#### TASK INSTRUCTIONS:
Your task is to retype all of the records below with complete accuracy.

════════

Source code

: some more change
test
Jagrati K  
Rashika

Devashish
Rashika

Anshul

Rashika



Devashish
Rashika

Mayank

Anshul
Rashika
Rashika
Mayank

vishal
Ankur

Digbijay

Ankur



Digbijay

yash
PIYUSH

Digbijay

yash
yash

════════

#### RESULT OF THE TASK:
Source code

: some more change
test
Jagrati K  
Rashika

Devashish
Rashika

Anshul

Rashika



Devashish
Rashika

Mayank

Anshul
Rashika
Rashika
Mayank

vishal
Ankur

Digbijay

Ankur



Digbijay

yash
PIYUSH

Digbijay

yash
yash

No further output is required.